Last year, the store sold two winning Lotto tickets in a month.

Having owned the store since moving to Rotorua 20 years ago, Singh said she knew they would be lucky after selling a First Division ticket within their first three months.

Since then, the store has won Retailer of the Year in 2015 and had seven trophies for a strike and First Division wins.

Cherrywood Lotto And Bookshop owner Bublee Kaur had received pre-empted gift offerings from winning hopefuls who promised to pay off her mortgage should they win the full amount.

Another offered to pay for her family to travel somewhere or take them on a day out.

There was also a woman who said she would give her $10.

The store had been a buzz, Kaur said, and the average person who walked in was spending at least $40 on two to three tickets.

"One person bought 15 tickets for $24 each ... people are buying more and more," she said.

The general attitude towards the draw was a hope the money was split and fell into "good hands".

————

**Written task A:** In the listing, from the line with "Продовольственные товары" up to and including the line with "At 4604, list", substitute "segments" for "slices" and change nothing else. Give back only those lines, leaving out the pictures.

**Given entries:**
————

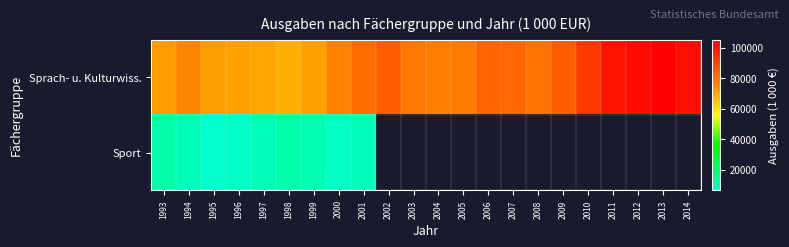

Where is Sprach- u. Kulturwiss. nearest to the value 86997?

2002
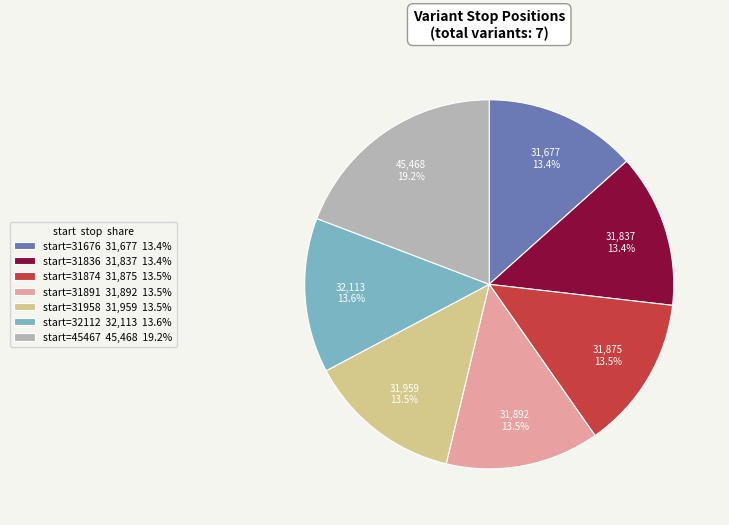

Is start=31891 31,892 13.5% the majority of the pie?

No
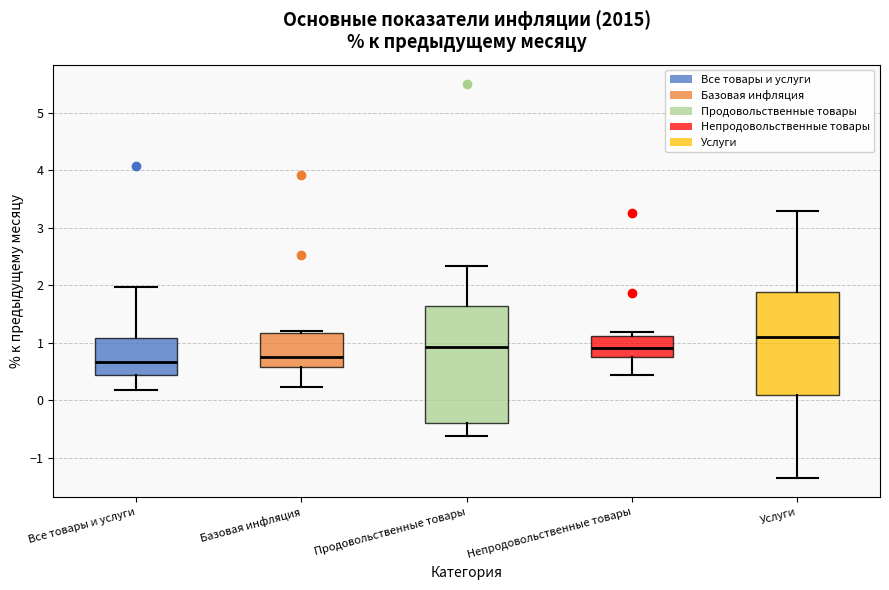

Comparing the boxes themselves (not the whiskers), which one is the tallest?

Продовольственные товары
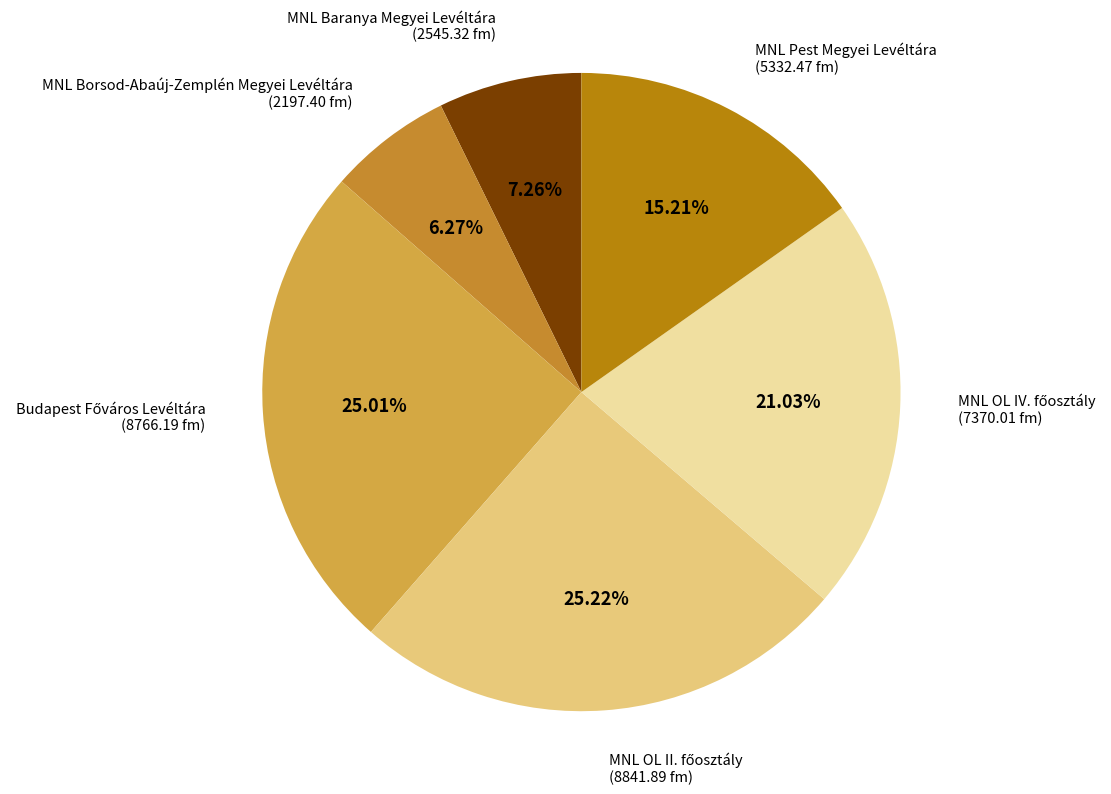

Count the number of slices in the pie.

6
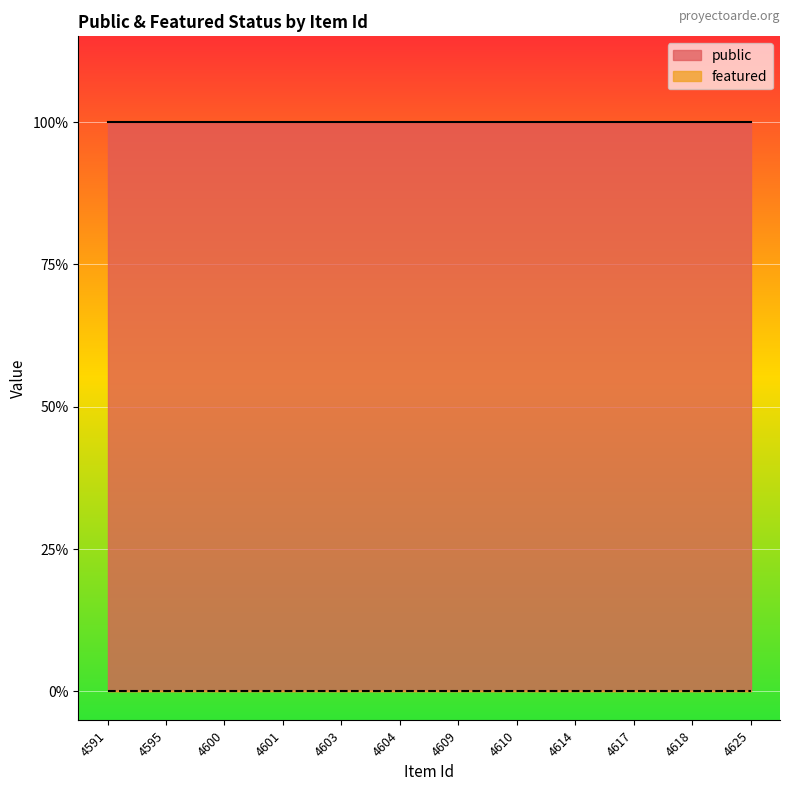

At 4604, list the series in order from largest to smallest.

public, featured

————

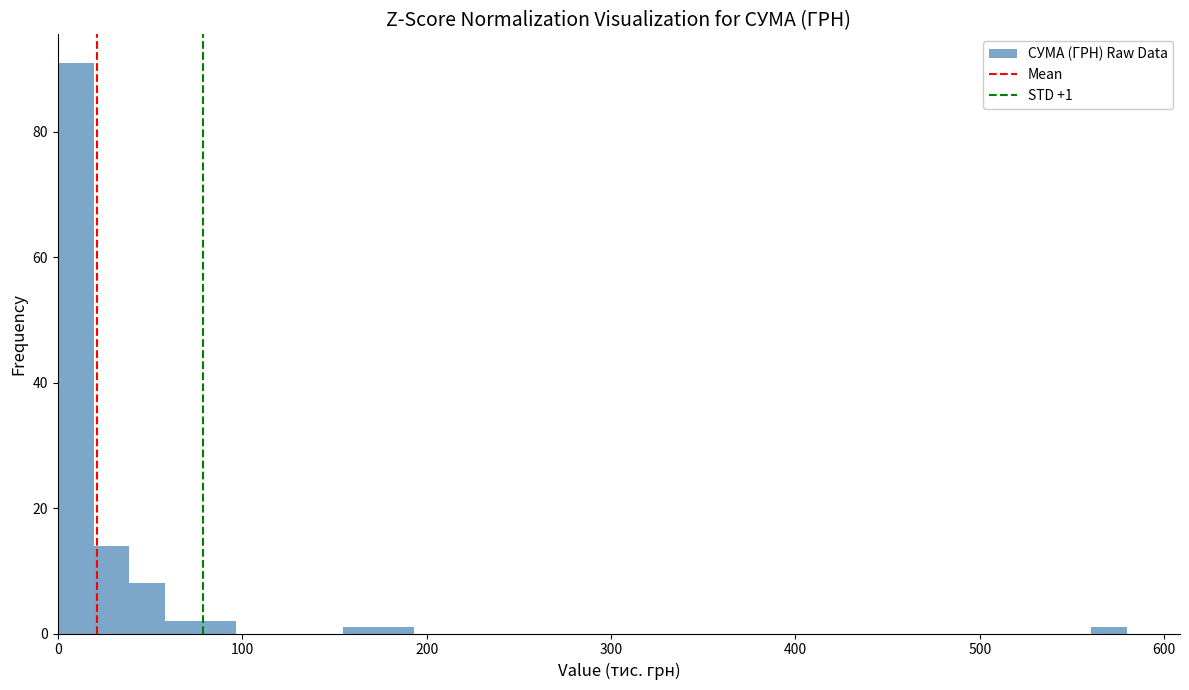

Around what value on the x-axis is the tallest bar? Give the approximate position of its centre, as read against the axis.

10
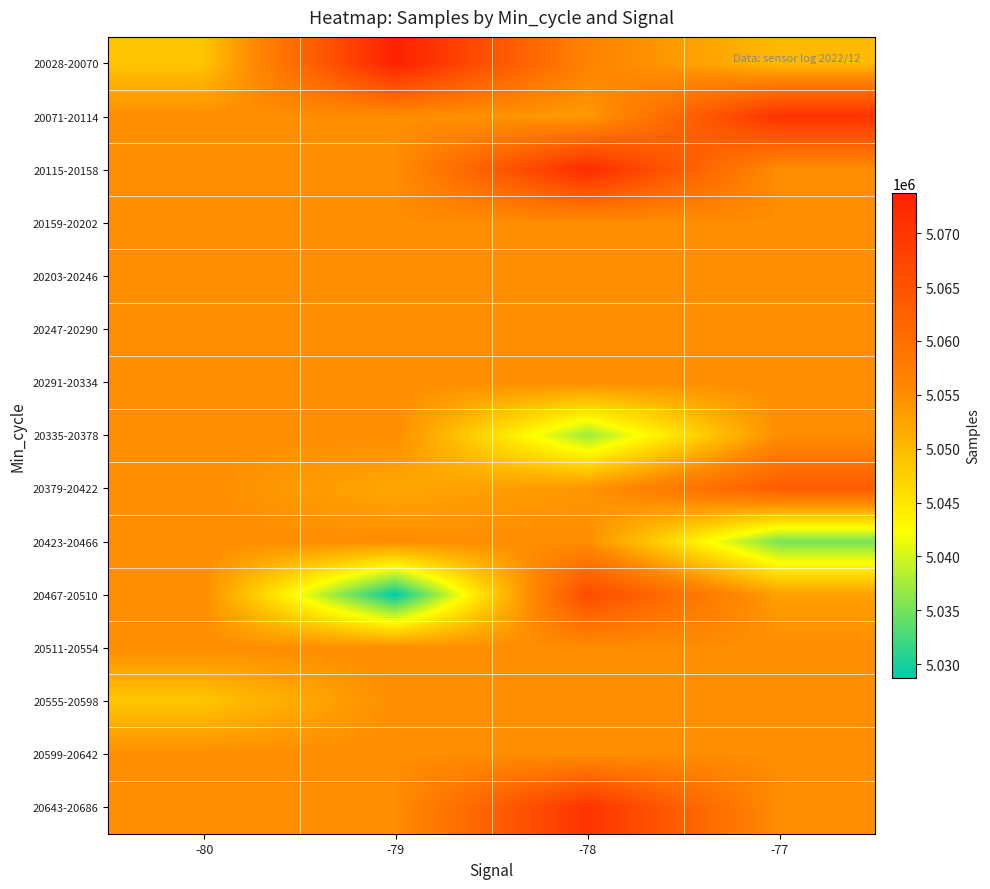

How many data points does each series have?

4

————

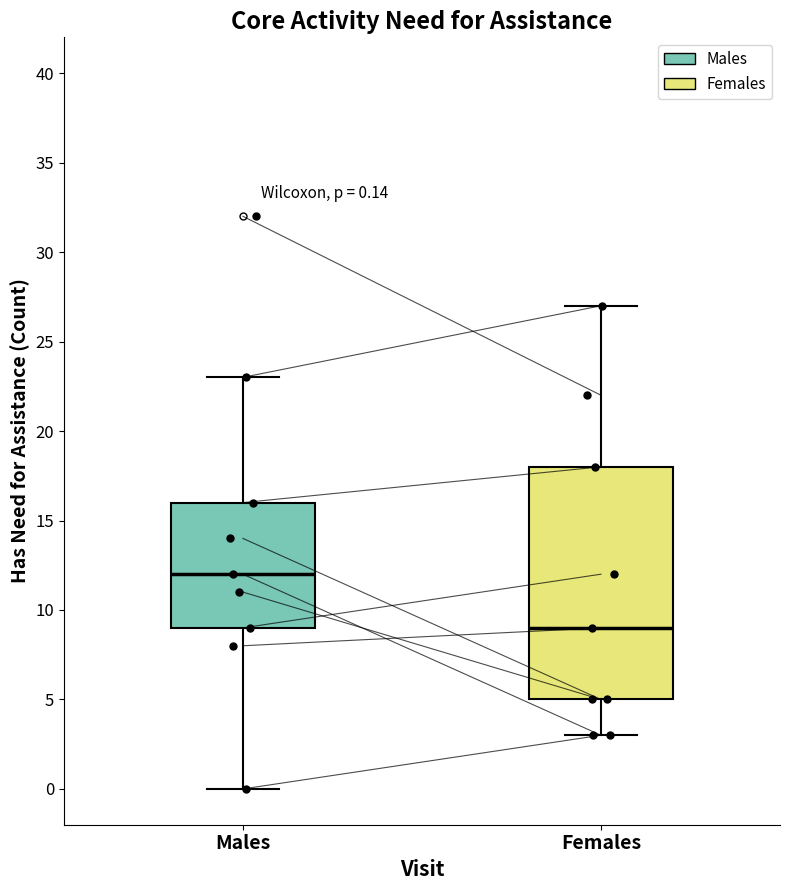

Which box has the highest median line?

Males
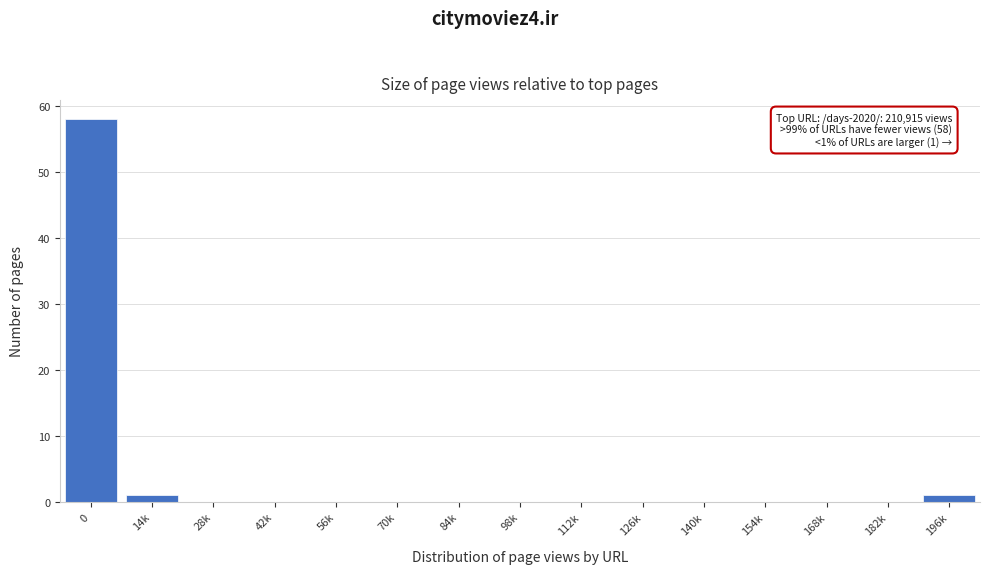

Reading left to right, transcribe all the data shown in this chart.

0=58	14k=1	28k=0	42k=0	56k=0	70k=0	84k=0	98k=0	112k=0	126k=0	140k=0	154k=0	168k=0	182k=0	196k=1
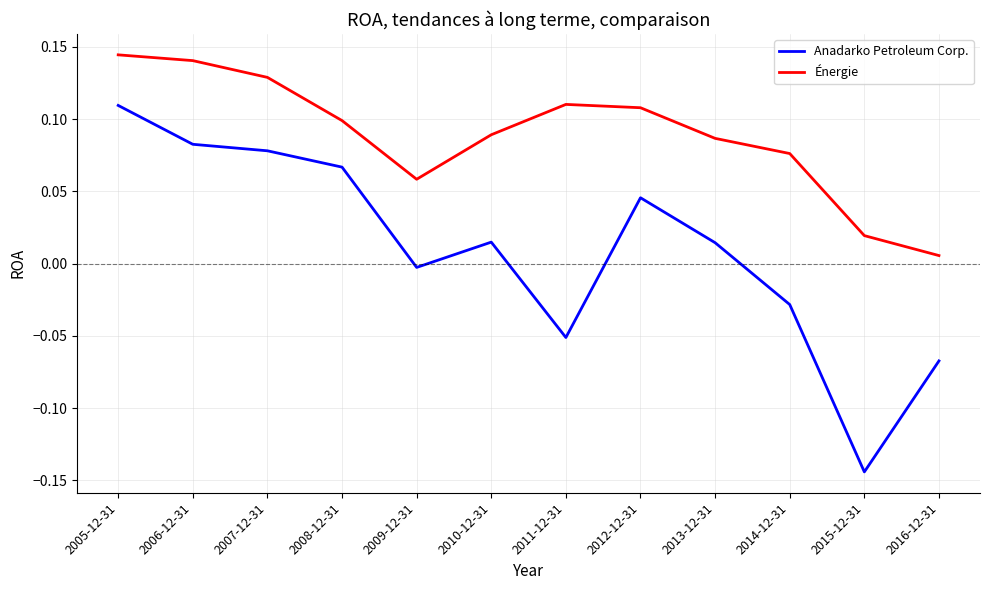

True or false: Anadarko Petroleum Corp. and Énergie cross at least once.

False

————

**Written task B:** Print the whole text about the Lotto store again, word for word.

**Response A:**
Продовольственные товары

Count the number of segments in the pie.

6

At 4604, list the series in order from largest to smallest.

**Response B:**
Last year, the store sold two winning Lotto tickets in a month.

Having owned the store since moving to Rotorua 20 years ago, Singh said she knew they would be lucky after selling a First Division ticket within their first three months.

Since then, the store has won Retailer of the Year in 2015 and had seven trophies for a strike and First Division wins.

Cherrywood Lotto And Bookshop owner Bublee Kaur had received pre-empted gift offerings from winning hopefuls who promised to pay off her mortgage should they win the full amount.

Another offered to pay for her family to travel somewhere or take them on a day out.

There was also a woman who said she would give her $10.

The store had been a buzz, Kaur said, and the average person who walked in was spending at least $40 on two to three tickets.

"One person bought 15 tickets for $24 each ... people are buying more and more," she said.

The general attitude towards the draw was a hope the money was split and fell into "good hands".